Eyre and four accomplices caught up with Herbert and his two footmen at Scotland Yard as he was leaving Whitehall Palace, and wounded his horse several times. Eyre broke Herbert's sword. Two other men helped Herbert, and after a prolonged struggle Herbert wounded Eyre, who was carried to the Thames vomiting. A few days later Eyre sent a message that he would kill Herbert with "a musket out of a window". Meanwhile, because Eyre publicly claimed Dorothy had confessed to being unfaithful, she sent a letter to her aunt Lady Croke denying this, and Herbert was able to give this letter to the Privy Council. The Duke of Lennox said that John Eyre was "the most miserable man living" because of the shame of Dorothy's letter proving him a liar, and because his father had disinherited him on hearing of the assault.

Herbert mentions that during the assault there were spectators of the "Suffolk faction" sided with Eyre, and the year before Herbert had fought with Lord Howard de Walden in Germany.
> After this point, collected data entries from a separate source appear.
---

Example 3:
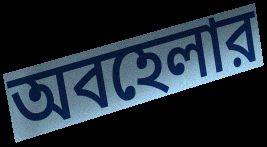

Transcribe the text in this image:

অবহেলার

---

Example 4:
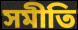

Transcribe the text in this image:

সমীতি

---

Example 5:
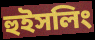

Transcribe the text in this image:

হুইসলিং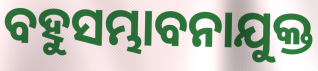
ବହୁସମ୍ଭାବନାଯୁକ୍ତ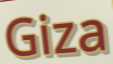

Dorothy was pregnant and Eyre may have believed Herbert was the father of the child. Dorothy's son William Eyre was born in October 1611 at Flambards at Cold Norton, Essex, the house of Dorothy's mother Cecill, now Lady Brown. The child presumably died young, as he was not mentioned in Eyre's will.

James Whitelocke described the christening of his own son James in May 1612. One godparent was Humphrey May (1573-1630), groom of the king's privy chamber, Whitelocke wrote he "should have been for Dorothy", apparently meaning he would have preferred him as a brother-in-law rather than the "reprobate" Eyre. May had been Whitelocke's friend at St John's College, Oxford and in chambers at the Inns of Court.
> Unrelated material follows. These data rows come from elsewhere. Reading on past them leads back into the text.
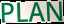
PLAN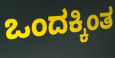
ಒಂದಕ್ಕಿಂತ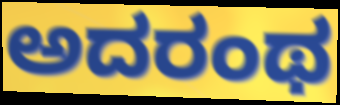
ಅದರಂಥ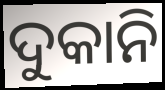
ଦୁକାନି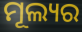
ମୂଲ୍ୟର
Eyre died in comparative poverty in 1639, leaving just 5 shillings to his wife.

==Later life and death==
Dorothy Eyre later married John Clyffe (1597-1674).

She died in 1650 and was buried at St Mary's, Upton Grey, Hampshire, where she has a marble or alabaster wall monument with her portrait bust and heraldry, and also a further wooden board with verses commemorating her. The monument's inscription was printed in the Gentleman's Magazine which alludes to her medicinal practices, and that other daughters were "wise" but she was "best", but the verses were not published, "not being remarkable for their goodness." In his will, John Clyffe wished to buried close to his wife "Lady Eyres", and he is commemorated by a ledger stone in the church.